> [Task details]: Tally the lines in the listing below that hold the string "label", and reply with that tally alone.

+ + + + +

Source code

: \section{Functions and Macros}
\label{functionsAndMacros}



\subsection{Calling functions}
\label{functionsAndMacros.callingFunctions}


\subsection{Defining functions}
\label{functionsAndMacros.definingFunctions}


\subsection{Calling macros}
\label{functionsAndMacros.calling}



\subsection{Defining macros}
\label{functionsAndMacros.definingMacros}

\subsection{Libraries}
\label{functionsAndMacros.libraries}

+ + + + +

> [Task solution]: 6